Many recent works have explored using WiFi-based sensing to improve SLAM, robot manipulation or exploration. Moreover, widespread availability makes WiFi the most advantageous RF signal to leverage. But WiFi sensors lack an accurate, tractable, and versatile toolbox, which hinders their widespread adoption with robot’s sensor stacks. We develop WiROS to address this immediate need, furnishing many WiFi-related measurements as easy-to-consume ROS topics. Specifically, WiROS is a plug-and-play WiFi sensing toolbox providing access to coarse-grained WiFi signal strength (RSSI), fine-grained WiFi channel state information (CSI), and other MAC-layer information (device address, packet id’s or frequency-channel information). Additionally, WiROS open-sources state-of-art algorithms to calibrate and process WiFi measurements to furnish accurate bearing information for received WiFi signals.
High Level Idea
WiROS makes three concrete contributions, in order to deliver an accurate, versatile and tractable WiFi-sensor framework for ROS. First, it provides a C++ framework to integrate WiFi-sensor specific API’s into ROS. We accomplish this for Nexmon API, however, newer platforms can be similarly integrated with little additional effort. Second, we provide a wireless calibration algorithm and toolkit to measure and calibrate for hardware non-idealities for WiFi sensors. The lastly, we open-source state-of-art algorithms to extract physical parameters like angles of arrival or departure of the WiFi signals.

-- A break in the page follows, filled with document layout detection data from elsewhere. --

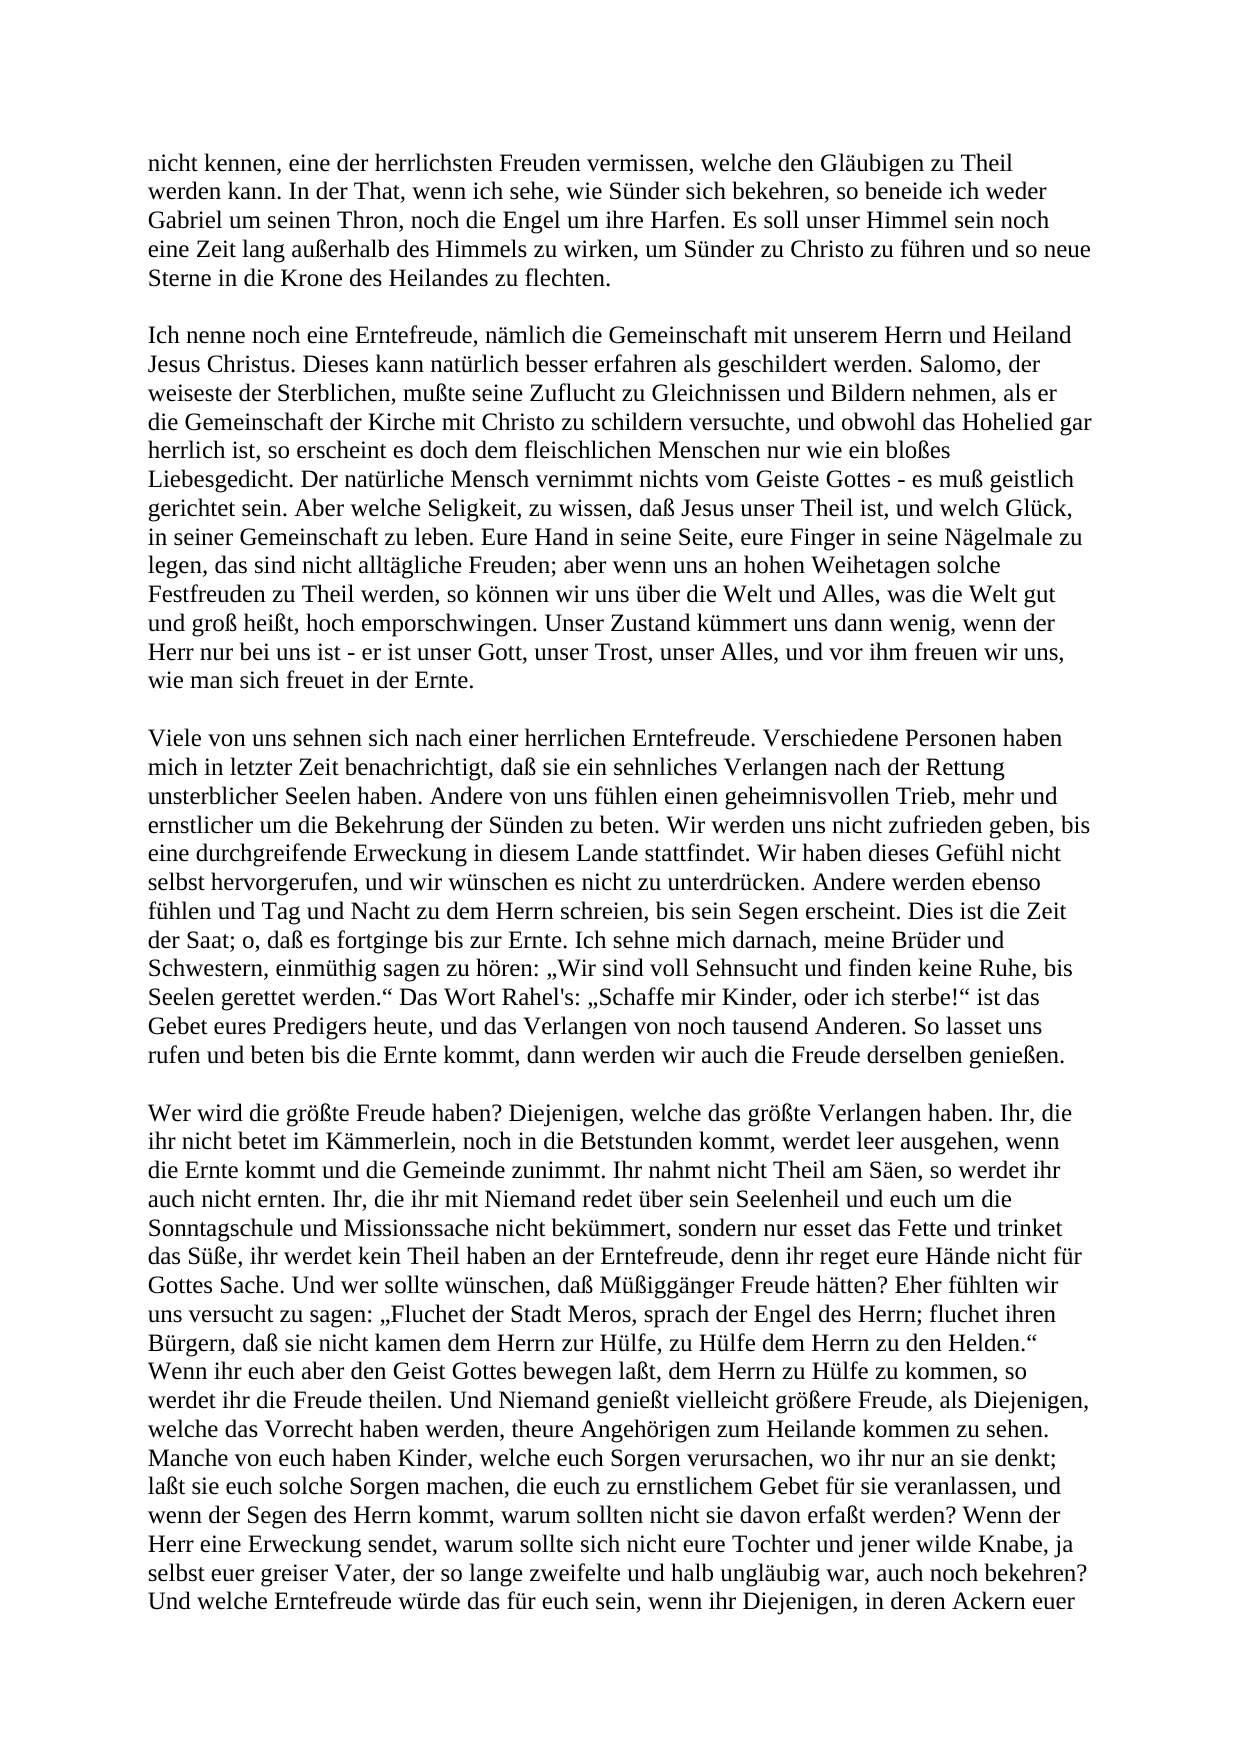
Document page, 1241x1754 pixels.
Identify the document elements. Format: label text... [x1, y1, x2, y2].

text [148, 1098, 1093, 1615]
text Ich nenne noch eine Erntefreude, nämlich die Gemeinschaft mit unserem Herrn und Heiland Jesus Christus. Dieses kann natürlich besser erfahren als geschildert werden. Salomo, der weiseste der Sterblichen, mußte seine Zuflucht zu Gleichnissen und Bildern nehmen, als er die Gemeinschaft der Kirche mit Christo zu schildern versuchte, und obwohl das Hohelied gar herrlich ist, so erscheint es doch dem fleischlichen Menschen nur wie ein bloßes Liebesgedicht. Der natürliche Mensch vernimmt nichts vom Geiste Gottes - es muß geistlich gerichtet sein. Aber welche Seligkeit, zu wissen, daß Jesus unser Theil ist, und welch Glück, in seiner Gemeinschaft zu leben. Eure Hand in seine Seite, eure Finger in seine Nägelmale zu legen, das sind nicht alltägliche Freuden; aber wenn uns an hohen Weihetagen solche Festfreuden zu Theil werden, so können wir uns über die Welt und Alles, was die Welt gut und groß heißt, hoch emporschwingen. Unser Zustand kümmert uns dann wenig, wenn der Herr nur bei uns ist - er ist unser Gott, unser Trost, unser Alles, und vor ihm freuen wir uns, wie man sich freuet in der Ernte. [148, 321, 1093, 694]
text Viele von uns sehnen sich nach einer herrlichen Erntefreude. Verschiedene Personen haben mich in letzter Zeit benachrichtigt, daß sie ein sehnliches Verlangen nach der Rettung unsterblicher Seelen haben. Andere von uns fühlen einen geheimnisvollen Trieb, mehr und ernstlicher um die Bekehrung der Sünden zu beten. Wir werden uns nicht zufrieden geben, bis eine durchgreifende Erweckung in diesem Lande stattfindet. Wir haben dieses Gefühl nicht selbst hervorgerufen, und wir wünschen es nicht zu unterdrücken. Andere werden ebenso fühlen und Tag und Nacht zu dem Herrn schreien, bis sein Segen erscheint. Dies ist die Zeit der Saat; o, daß es fortginge bis zur Ernte. Ich sehne mich darnach, meine Brüder und Schwestern, einmüthig sagen zu hören: „Wir sind voll Sehnsucht und finden keine Ruhe, bis Seelen gerettet werden.“ Das Wort Rahel's: „Schaffe mir Kinder, oder ich sterbe!“ ist das Gebet eures Predigers heute, und das Verlangen von noch tausend Anderen. So lasset uns rufen und beten bis die Ernte kommt, dann werden wir auch die Freude derselben genießen. [148, 723, 1093, 1068]
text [148, 148, 1093, 291]
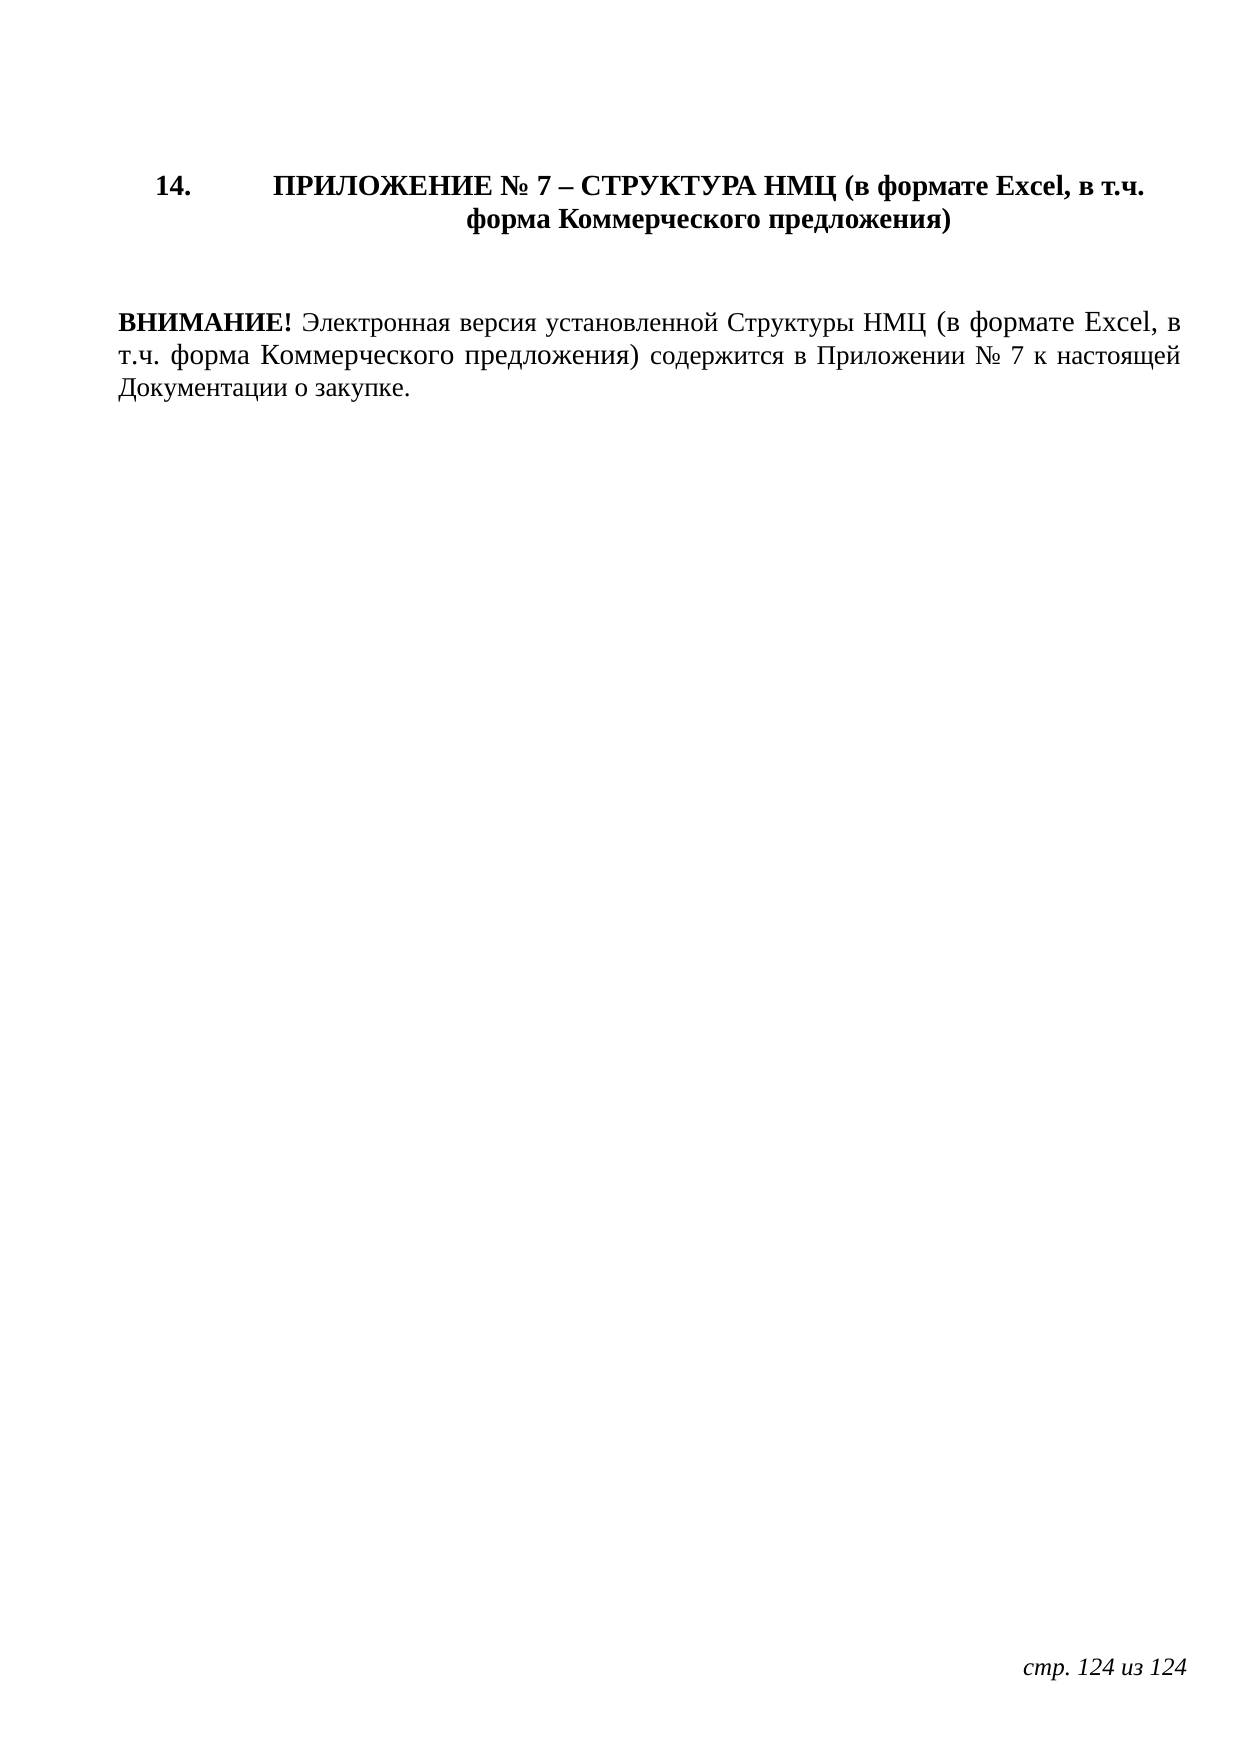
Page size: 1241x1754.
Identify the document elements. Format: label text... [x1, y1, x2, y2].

subtitle ПРИЛОЖЕНИЕ № 7 – СТРУКТУРА НМЦ (в формате Excel, в т.ч. форма Коммерческого предложения) [118, 168, 1181, 235]
text ВНИМАНИЕ! Электронная версия установленной Структуры НМЦ (в формате Excel, в т.ч. форма Коммерческого предложения) содержится в Приложении № 7 к настоящей Документации о закупке. [118, 304, 1181, 402]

WiROS Process Block Diagram
The following figure showcases the two main blocks - CSI Node and Feature-extraction Node to extract raw WiFi measurements and to calibrate and process these measurements. The blue text indicates the control plane parameters, whereas the red text indicates the exposed measurements. WiROS extends the functionality of the underlying black box CSI Extraction Toolkit.